The real differences between the two societies ran much deeper. The members of the Ethnological Society were, on the whole, inclined to believe that humans were shaped by their environment; when Charles Darwin published his theory of evolution by natural selection, they supported it. They also believed in monogenism and tended to be politically liberal, especially on matters related to race.

Hunt and his closest followers were, in contrast, vehemently anti-Darwinian and strong supporters of polygenism. They found the Ethnological Society's politics distasteful, and (for example) supported the Confederacy in the American Civil War. The issue that most sharply divided the two groups was the "Negro question." Hunt believed that Africans belonged to a different species than caucasians [the polygenecist view], that they were substantially and irredeemably inferior, and that slavery was the role for which they were best suited.

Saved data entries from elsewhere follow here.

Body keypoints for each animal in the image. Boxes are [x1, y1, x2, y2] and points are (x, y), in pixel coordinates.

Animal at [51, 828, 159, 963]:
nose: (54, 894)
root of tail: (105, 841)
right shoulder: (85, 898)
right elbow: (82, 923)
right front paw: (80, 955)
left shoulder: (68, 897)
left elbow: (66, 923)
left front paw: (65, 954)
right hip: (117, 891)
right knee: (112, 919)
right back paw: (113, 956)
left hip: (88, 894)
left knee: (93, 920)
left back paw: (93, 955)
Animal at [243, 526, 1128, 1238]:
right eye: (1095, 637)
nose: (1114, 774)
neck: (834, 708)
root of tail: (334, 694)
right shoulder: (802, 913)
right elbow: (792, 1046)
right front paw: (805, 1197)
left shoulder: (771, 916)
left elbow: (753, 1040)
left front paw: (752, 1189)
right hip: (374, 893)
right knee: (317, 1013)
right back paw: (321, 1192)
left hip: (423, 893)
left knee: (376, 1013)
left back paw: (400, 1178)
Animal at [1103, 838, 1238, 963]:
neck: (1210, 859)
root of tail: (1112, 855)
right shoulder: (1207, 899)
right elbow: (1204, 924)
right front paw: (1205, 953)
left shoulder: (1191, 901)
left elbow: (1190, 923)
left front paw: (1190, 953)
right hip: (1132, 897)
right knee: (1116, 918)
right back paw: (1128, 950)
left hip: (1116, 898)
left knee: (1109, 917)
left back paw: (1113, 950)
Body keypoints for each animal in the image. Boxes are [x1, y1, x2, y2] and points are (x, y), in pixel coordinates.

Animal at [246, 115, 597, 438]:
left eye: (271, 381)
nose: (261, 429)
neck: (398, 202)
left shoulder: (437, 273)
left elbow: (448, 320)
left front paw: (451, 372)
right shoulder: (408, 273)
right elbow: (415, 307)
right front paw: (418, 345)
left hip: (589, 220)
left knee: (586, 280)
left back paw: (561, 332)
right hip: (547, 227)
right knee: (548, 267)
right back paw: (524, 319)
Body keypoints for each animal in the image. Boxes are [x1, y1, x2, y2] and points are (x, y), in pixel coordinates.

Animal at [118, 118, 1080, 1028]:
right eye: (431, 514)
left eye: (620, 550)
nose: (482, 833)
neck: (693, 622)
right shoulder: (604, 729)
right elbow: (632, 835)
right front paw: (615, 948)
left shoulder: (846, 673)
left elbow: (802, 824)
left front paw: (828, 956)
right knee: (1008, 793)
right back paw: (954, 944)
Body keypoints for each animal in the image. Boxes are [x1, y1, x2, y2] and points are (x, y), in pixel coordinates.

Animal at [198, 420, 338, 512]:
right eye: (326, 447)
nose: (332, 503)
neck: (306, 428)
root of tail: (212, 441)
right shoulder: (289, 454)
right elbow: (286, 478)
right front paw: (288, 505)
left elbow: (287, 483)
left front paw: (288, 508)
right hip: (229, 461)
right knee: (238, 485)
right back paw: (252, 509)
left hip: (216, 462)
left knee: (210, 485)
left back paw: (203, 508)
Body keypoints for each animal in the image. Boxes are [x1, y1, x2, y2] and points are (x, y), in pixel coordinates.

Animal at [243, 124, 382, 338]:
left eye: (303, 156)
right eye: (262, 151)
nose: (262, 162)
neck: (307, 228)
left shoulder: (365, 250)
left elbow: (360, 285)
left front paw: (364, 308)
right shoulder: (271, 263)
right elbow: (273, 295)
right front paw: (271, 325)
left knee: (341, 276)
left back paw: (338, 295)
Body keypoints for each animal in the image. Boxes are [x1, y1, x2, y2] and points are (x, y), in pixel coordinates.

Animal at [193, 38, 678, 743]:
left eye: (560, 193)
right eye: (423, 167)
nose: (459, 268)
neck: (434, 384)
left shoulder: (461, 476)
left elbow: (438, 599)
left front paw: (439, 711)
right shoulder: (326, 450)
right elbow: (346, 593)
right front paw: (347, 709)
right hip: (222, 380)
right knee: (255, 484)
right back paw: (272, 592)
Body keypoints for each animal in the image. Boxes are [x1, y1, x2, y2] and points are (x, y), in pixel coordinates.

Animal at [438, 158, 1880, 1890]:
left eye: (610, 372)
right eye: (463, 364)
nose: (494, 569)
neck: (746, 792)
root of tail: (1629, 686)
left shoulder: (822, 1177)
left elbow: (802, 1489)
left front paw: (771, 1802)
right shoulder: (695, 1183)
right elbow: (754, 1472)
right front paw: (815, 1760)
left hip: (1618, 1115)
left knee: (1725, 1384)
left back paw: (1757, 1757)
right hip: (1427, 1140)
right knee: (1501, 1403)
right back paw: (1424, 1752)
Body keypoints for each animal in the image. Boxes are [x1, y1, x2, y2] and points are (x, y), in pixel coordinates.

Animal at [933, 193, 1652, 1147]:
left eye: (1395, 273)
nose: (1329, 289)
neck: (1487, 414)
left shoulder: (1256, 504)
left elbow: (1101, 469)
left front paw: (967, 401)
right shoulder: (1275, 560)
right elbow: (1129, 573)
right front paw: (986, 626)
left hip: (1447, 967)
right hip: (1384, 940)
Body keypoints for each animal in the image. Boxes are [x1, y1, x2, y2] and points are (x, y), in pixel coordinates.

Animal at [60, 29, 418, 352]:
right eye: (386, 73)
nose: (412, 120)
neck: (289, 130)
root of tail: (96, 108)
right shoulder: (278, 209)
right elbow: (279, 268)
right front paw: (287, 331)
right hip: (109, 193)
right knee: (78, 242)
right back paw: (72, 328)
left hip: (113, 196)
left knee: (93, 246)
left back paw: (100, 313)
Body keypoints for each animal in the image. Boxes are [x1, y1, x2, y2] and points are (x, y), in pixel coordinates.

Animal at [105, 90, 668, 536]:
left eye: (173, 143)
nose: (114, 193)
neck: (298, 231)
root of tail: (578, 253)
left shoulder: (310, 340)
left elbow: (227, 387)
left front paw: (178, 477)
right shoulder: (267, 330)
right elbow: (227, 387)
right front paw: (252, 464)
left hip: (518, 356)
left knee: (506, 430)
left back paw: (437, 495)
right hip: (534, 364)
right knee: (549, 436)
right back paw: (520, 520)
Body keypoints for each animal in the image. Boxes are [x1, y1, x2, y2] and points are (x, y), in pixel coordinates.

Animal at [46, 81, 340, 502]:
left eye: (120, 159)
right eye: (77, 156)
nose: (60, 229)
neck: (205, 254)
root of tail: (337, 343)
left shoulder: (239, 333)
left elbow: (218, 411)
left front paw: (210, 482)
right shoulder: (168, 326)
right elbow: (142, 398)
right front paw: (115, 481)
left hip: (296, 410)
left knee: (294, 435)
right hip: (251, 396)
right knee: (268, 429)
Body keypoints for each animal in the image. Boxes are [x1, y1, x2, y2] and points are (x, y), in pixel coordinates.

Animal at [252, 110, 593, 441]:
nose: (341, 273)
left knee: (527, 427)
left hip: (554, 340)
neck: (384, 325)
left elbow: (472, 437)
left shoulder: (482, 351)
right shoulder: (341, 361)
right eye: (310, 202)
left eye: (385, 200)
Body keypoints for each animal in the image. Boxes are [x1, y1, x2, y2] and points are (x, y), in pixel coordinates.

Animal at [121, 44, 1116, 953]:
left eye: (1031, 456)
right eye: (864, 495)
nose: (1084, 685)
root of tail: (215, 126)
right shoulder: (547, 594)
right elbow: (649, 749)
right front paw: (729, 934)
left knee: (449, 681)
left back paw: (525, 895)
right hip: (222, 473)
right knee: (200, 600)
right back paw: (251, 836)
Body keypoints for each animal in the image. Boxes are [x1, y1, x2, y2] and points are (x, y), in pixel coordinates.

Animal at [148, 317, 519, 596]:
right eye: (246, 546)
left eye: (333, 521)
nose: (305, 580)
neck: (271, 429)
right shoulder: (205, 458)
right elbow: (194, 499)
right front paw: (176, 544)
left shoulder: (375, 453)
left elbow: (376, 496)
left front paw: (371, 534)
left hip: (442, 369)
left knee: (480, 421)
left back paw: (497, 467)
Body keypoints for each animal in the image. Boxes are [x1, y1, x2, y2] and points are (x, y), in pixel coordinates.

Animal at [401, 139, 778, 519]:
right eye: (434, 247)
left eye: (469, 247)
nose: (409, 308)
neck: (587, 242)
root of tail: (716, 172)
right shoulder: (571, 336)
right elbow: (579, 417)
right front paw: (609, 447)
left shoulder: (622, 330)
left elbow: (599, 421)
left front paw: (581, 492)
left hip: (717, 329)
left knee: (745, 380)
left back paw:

Though many leading members of the Ethnological Society can be said to be committed to Britain's attempts to stamp out the slave trade, many members also believed that though all humans were of a common descent (i.e., the "monogenecists" view)and that people of African descent were indeed human, Africans (and, indeed other peoples) were nonetheless incapable of "civilization" and thus best suited to labour (and, by inference, slavery). Most members generally agreed on the subsequent northern migration of the "superior" tribes of "caucasian" peoples.

The two societies co-existed warily for eight years, but merged in 1871 to form the Royal Anthropological Institute of Great Britain and Ireland.